The State Child Ombudsman told the Select Committee on Women and Children on April 27 that its first standalone annual report documented hundreds of complaints, gaps in data tracking and a troubling disclosure of mandatory reporters' identities, and urged closer, faster communication with the Department of Children and Family Services to protect children.
Judge Ritchie, the state child ombudsman, said the office received "approximately 371" individual complaints that together involved several hundred children and that the agency began operating its case-management system in 2025. "There was a release of some number of reporters' identities by the department," she said, calling that release "a serious breach of federal and state law and agency policy."
The report and ensuing questioning focused on three cross-cutting concerns: whether DCFS is reliably notifying the ombudsman about fatality investigations, whether urgent case-specific communications are being routed through an impersonal email box rather than direct contacts, and whether case files track placement outcomes such as sibling separation and kinship placements.
Several senators, including Senator Barrow and Senator Mizell, said the ombudsman's findings matched constituents' reports and pressed for concrete remedies. Senator Mizell asked how many mandatory reporters' names were disclosed; Judge Ritchie said the department attributed the error to a computer system page-break design issue, had asked recipients to destroy the information, and had not supplied a definitive list of affected reporters, which limited the ombuds office's ability to follow up.
Senators also raised mismatched fatality counts. Judge Ritchie said the ombuds office had dispositions for 21 deaths that it had been notified about, while DCFS publicly stated it had received 53 fatalities reported in 2025. "According to current law, [DCFS] have three days to notify my office when they open an investigation," Ritchie said, adding that the ombuds office records only notifications tied to investigations that are substantiated as abuse or neglect and that some media-reported deaths did not arrive to the ombuds docket in the same way.

***

- TASK TO CARRY OUT: Write what comes next in the article on the state child ombudsman's testimony to the Select Committee, picking up after its final sentence. The rows are separate material and are not part of the article on the child ombudsman's testimony.

Data records
***

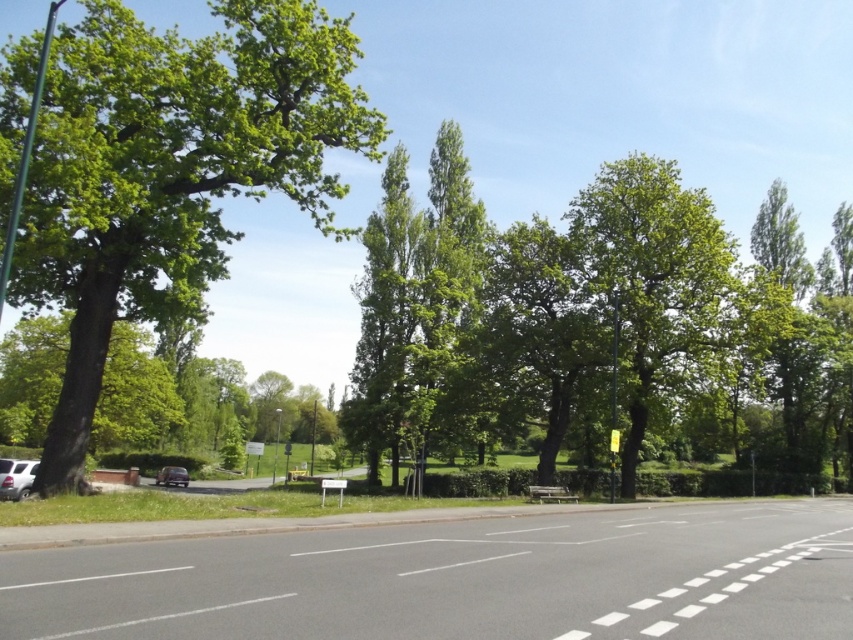
In the scene shown: Who is positioned more to the right, green leafy tree at center or shiny black car at center?

From the viewer's perspective, green leafy tree at center appears more on the right side.

Is green leafy tree at center behind shiny black car at center?

That is False.

Identify the location of green leafy tree at center. The image size is (853, 640). (596, 326).

Locate an element on the screen. Image resolution: width=853 pixels, height=640 pixels. green leafy tree at center is located at coordinates (596, 326).

Who is lower down, green leafy tree at left or shiny black car at center?

Positioned lower is shiny black car at center.

Is green leafy tree at left bigger than shiny black car at center?

Correct, green leafy tree at left is larger in size than shiny black car at center.

What do you see at coordinates (170, 170) in the screenshot? The width and height of the screenshot is (853, 640). I see `green leafy tree at left` at bounding box center [170, 170].

Find the location of `green leafy tree at left`. green leafy tree at left is located at coordinates (170, 170).

How far apart are green leafy tree at center and white matte car at lower left?

They are 125.19 feet apart.

Does point (848, 417) lie in front of point (28, 461)?

No, it is behind (28, 461).

The width and height of the screenshot is (853, 640). Identify the location of green leafy tree at center. (596, 326).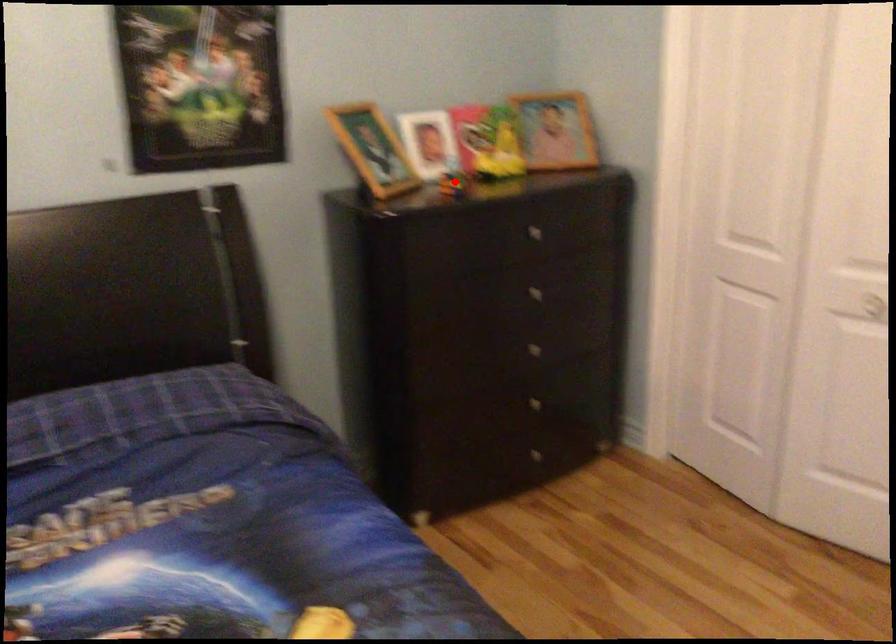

***

- EXERCISE ANSWER:
Rebecca Harris, the secretary of DCFS, acknowledged the problems and described steps the department is taking. "I am not comfortable with where the department is today," Harris said. She told the committee DCFS is reorganizing programs, updating technology and building a dashboard that will generate automated notifications to reduce missed items; she said the dashboard is built and the team is working to go live with automated subscriptions within roughly 30 days.
On placements, Dr. Rebecca Hook, DCFS medical director, confirmed that the ombuds report flagged 24 complaints about children cleared for discharge from psychiatric hospitals who lacked appropriate placements. Hook said the state's challenge is often clinical complexity and managed-care authorization rather than literal bed shortages, and she said DCFS staff plan to study out-of-state models and visit similar facilities.
Lawmakers asked for immediate, practical changes. The committee chair asked the ombudsman and DCFS to provide remedial measures and a joint status update by the September committee meeting; members also offered their cell numbers and urged DCFS to maintain direct, rapid lines for urgent safety concerns rather than relying solely on a shared mailbox.
The meeting recessed with members planning to resume follow-up questions after returning to the floor. The committee recorded no formal policy vote on the report itself; the only formal action before the ombudsman presentation was approval of two prior sets of minutes at the start of the session.
What happens next: DCFS told the committee it will continue its weekly internal fatality reviews, finalize the automated notification dashboard, and work with the ombuds office on improved case-level exchanges; the committee asked for a remedial plan and evidence of implementation at its September meeting.